Sticks & Stones House by Luigi Rosselli
The Sticks & Stones House is a fantastic contemporary residence located in the attractive Hunters Hill suburb of Sydney, Australia. The home was designed by Luigi Rosselli, a studio we’re familiar with from their Books House project in Mosman and their High Country Residence in Armidale.
Just as the name suggests, the Sticks & Stones House is primarily built out of stone and timber as it is on the edge of a private park and the choice really lets it blend in the surrounding environment.
Hunters Hill is an attractive, historic peninsula that lies between the Parramatta and Lane Cove rivers on the north shore of Sydney Harbour. The suburb, a precursor to the Garden City movement, was subdivided in the 19th century with sandstone mansions and Victorian timber cottages sitting side by side, with large gardens and private parks containing centuries ancient trees.

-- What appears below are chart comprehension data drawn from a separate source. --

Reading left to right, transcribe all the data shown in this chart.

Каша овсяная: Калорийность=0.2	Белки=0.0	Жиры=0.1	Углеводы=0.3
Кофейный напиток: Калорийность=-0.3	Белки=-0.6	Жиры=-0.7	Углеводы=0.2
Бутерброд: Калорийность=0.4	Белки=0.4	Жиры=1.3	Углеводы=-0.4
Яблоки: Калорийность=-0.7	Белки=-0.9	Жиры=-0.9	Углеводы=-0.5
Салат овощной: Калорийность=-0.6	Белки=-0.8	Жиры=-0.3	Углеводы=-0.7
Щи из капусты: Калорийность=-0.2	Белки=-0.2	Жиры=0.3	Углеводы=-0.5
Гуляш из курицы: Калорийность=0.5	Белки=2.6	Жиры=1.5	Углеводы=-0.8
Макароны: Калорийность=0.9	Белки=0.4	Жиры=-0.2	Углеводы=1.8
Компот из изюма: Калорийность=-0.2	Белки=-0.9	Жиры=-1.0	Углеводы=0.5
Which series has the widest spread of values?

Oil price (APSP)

It was natural to select stone and timber to build a modern house on the edge of one of these private parks. Sydney sandstone has a slightly yellow hue that darkens and becomes more attractive over time. The timeless materials provide a warm colour palette in an otherwise contemporary construction.

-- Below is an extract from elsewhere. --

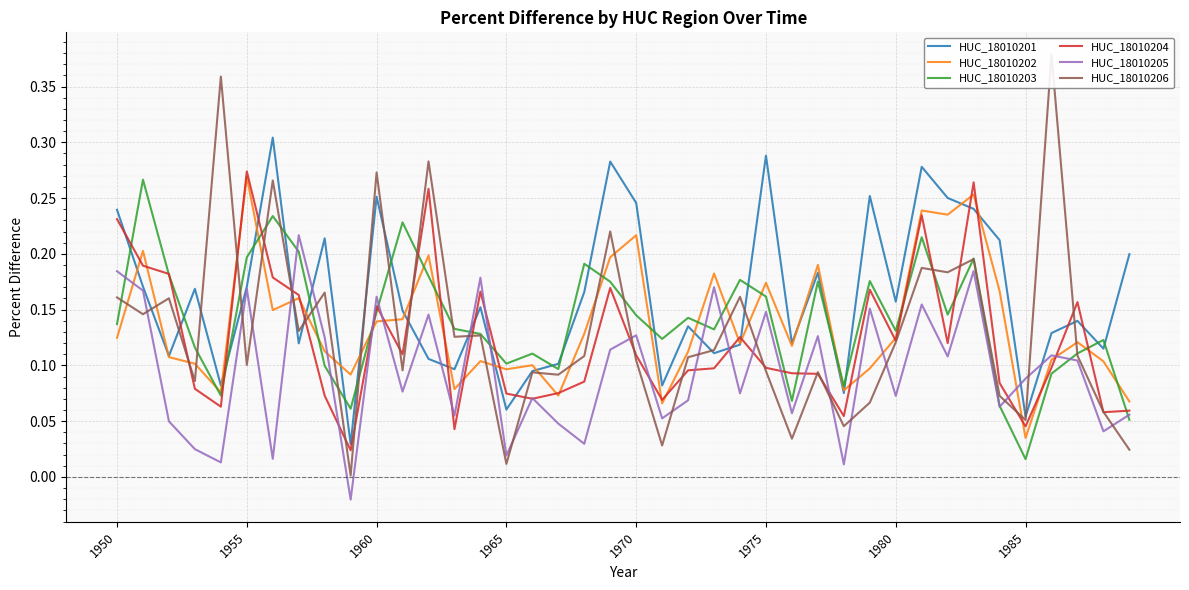

Which series ends up on top after the final intersection of HUC_18010201 and HUC_18010204?

HUC_18010201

Behind the sandstone walls, enormous, double glassed (Skyframe) windows with minimal framing are pocketed out of sight. Post tensioned concrete slabs have been cantilevered with minimal steel post support to cover the main garden terrace. Behind vertical timber shutters, curved glass windows span from floor to ceiling.

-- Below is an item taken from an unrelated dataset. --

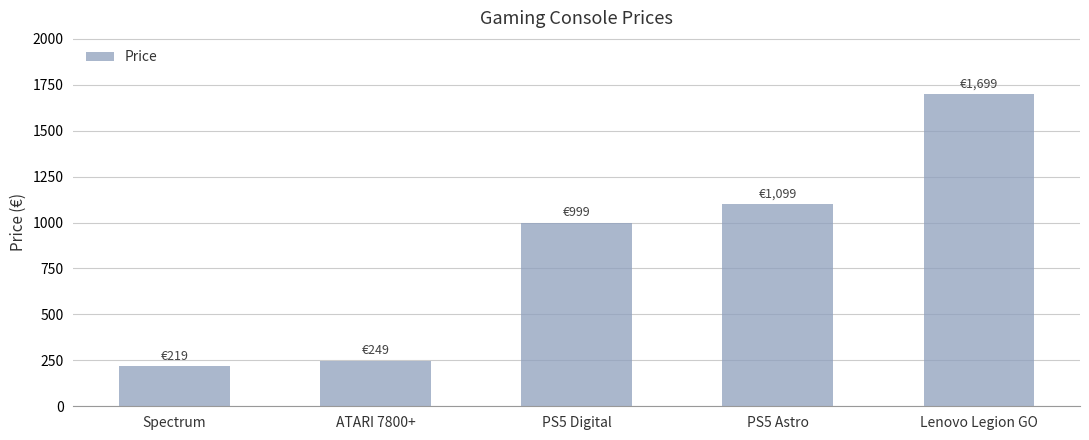

Which label corresponds to the largest value in the chart?

Lenovo Legion GO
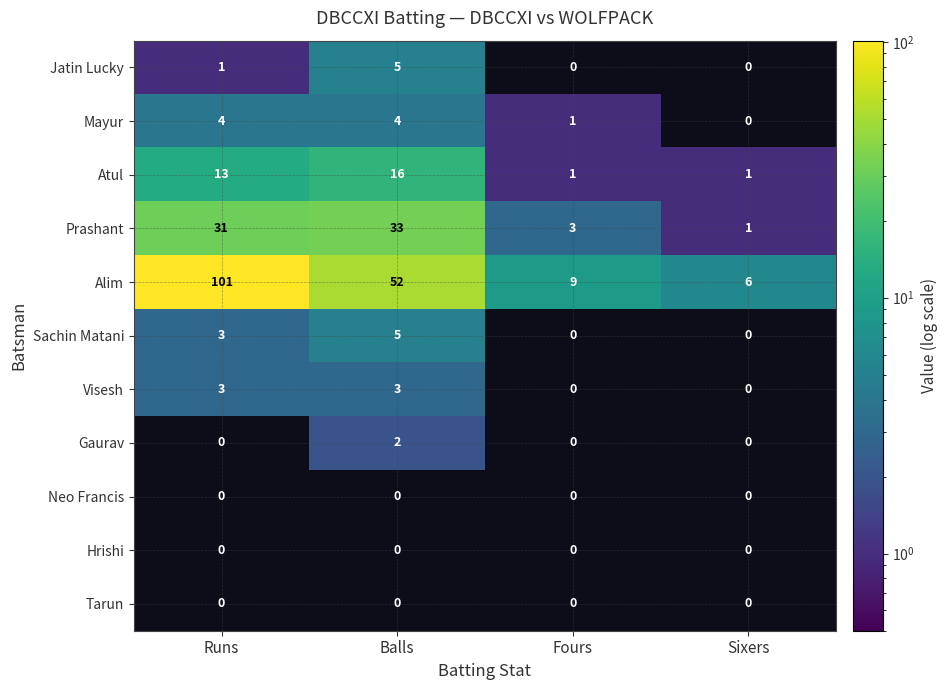

Count the number of data series in this chart.

11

Designed for an uncluttered and relaxed family life the house layout is very simple and quite cartesian in plan except for one sinuous wall overhanging the driveway. Every room opens to a terrace or the garden through large glass doors that slide on ball bearings; one can step outside without noticing the thresholds. Additionally, one can move fluidly from the entry to the open plan living space while hardly noticing the floor to ceiling timber door that, when open, is entirely hidden in the wall but when closed completely separates the open plan area from the rest of the house.
All this modern machinery for simple living could end up being sterile and boring without a dark side: take the stairs to the basement and you will find a subterranean level housing a car collection, a home theatre, workshop, and wine cellar.
Project Architect, Jane McNeill managed to pull out of the barrel a lovely cellar and perfectly detailed drawings that required no site visits and no questions from the Builder to execute.